For farmers that use John Deere Ag Management Solutions (AMS) precision equipment, there are some items that must undergo a mandatory update in order to communicate with the StarFire system moving into the 2021 growing season.

Mandatory software updates for Deere GPS receivers

By Dusty Sonnenberg, CCA, Ohio Field Leader: a project of the Ohio Soybean Council and soybean checkoff

Spring is less than 40 days away, and with snow on the ground, now is a great time to check for software updates on all the GPS equipment and displays on the farm.

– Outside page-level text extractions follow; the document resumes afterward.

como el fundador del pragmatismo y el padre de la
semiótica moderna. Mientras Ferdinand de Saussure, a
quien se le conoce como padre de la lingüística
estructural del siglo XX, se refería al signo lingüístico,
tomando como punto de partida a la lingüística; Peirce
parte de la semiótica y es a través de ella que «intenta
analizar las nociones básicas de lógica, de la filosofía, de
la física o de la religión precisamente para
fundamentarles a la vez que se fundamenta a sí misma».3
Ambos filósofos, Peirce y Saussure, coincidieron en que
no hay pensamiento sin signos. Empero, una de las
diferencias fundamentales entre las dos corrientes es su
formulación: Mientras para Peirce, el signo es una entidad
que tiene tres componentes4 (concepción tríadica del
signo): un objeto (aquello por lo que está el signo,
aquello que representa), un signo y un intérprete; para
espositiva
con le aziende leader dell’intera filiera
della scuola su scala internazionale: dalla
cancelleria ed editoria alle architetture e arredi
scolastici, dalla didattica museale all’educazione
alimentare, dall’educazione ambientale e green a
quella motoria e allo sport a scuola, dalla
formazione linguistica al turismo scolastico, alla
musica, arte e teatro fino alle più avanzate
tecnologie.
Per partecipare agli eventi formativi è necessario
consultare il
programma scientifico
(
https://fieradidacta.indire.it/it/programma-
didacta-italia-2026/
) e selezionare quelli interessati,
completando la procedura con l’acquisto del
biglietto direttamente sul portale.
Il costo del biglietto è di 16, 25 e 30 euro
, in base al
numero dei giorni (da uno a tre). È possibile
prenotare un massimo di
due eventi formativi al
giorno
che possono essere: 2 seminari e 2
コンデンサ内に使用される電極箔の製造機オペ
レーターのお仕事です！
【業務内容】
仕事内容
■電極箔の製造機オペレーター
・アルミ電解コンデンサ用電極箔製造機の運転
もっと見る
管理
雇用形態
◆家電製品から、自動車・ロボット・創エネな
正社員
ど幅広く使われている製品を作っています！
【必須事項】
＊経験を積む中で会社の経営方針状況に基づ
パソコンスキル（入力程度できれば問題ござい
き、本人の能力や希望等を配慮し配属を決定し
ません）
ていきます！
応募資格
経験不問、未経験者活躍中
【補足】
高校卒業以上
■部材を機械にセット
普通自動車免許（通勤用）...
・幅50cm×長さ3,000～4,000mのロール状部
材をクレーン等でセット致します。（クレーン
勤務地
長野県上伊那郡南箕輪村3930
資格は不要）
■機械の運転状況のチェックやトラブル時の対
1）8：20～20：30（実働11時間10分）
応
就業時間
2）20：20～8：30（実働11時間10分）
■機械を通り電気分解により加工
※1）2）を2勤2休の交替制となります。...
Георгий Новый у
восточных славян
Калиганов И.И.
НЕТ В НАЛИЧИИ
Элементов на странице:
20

For farmers that use John Deere Ag Management Solutions (AMS) precision equipment, there are some items that must undergo a mandatory update in order to communicate with the StarFire system moving into the 2021 growing season. The StarFire 20-2 Update is mandatory for all StarFire 6000 and StarFire 3000 receivers. The most important part of the 20-2 software update is that it positions the Starfire 6000 and 3000 receivers to continue operating in the future.

The StarFire 20-2 Update first became available in August of 2020. 

“The 20-2 update is needed for the receivers to decode the new language and track the satellite,” said Scott Gerken, account manager for the Kenn-Feld Group. “It is a quick software update like we have done many times over the years. This time it is a mandatory update. It has to happen for the equipment to work with the new satellite update that occurred. Farmers can bring their receivers to the dealerships, or they can download the update and do it themselves, or we can stop out and do the update on their farm.”

Due to a government satellite update, effective Feb. 1. 2021, the StarFire iTC GPS receivers will no longer be able to receive correction signals required for machines to Autotrac.  

“The iTC receivers were introduced and utilized from 2004-2010,” Gerken said. “They will not work going forward with the new satellite signal.”

Another changing item that growers should be aware of involves the older JD Link Modular Telematic Gateway (MTG). 

“The MTG is basically a cell modem that communicates with the John Deere server to move data back and forth,” Gerken said. “The older MTG’s use 3G. With changes and upgrades in cellular service around the country, 3G is going away. The new MTGs are 4G and will be able to continue to communicate when the 3G goes out of service starting in 2022.”